*Work request:* Go through the material below, find each line with the word "Allah", and copy those lines.

*Data records:*
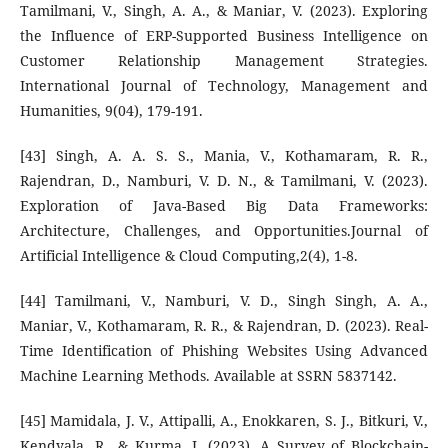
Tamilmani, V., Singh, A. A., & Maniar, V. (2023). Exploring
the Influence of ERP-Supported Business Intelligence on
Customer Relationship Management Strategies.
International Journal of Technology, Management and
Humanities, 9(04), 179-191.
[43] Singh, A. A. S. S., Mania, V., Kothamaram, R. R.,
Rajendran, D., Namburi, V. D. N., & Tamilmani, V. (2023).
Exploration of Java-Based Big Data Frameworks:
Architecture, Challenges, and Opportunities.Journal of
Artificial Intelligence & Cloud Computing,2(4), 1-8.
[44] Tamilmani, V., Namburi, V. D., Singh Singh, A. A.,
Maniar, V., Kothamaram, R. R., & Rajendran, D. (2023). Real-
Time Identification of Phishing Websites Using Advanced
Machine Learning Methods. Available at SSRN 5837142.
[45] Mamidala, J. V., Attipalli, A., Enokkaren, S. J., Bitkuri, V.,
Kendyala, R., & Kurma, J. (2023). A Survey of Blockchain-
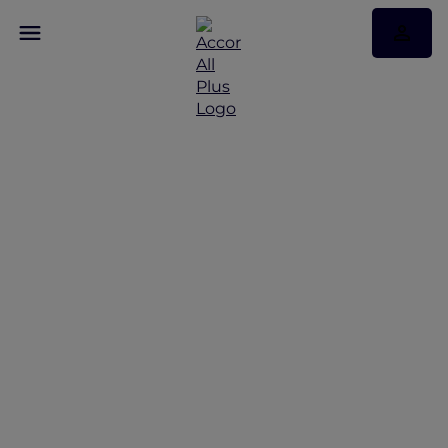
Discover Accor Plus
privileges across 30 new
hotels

* * *

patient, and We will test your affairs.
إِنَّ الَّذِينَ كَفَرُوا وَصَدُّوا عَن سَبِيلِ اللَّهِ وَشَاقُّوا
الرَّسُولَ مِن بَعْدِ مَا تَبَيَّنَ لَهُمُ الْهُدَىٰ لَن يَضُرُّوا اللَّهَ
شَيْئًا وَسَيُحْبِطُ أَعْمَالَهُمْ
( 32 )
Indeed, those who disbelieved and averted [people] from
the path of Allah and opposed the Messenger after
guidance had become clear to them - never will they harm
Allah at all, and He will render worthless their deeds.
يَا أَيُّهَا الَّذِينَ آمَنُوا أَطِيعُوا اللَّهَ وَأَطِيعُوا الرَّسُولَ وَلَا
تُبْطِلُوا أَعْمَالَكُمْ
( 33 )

--

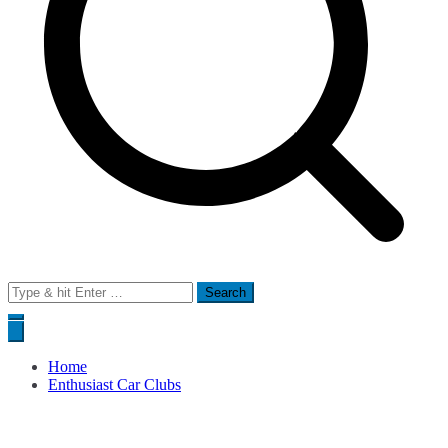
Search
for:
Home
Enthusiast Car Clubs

*Response:*
the path of Allah and opposed the Messenger after
Allah at all, and He will render worthless their deeds.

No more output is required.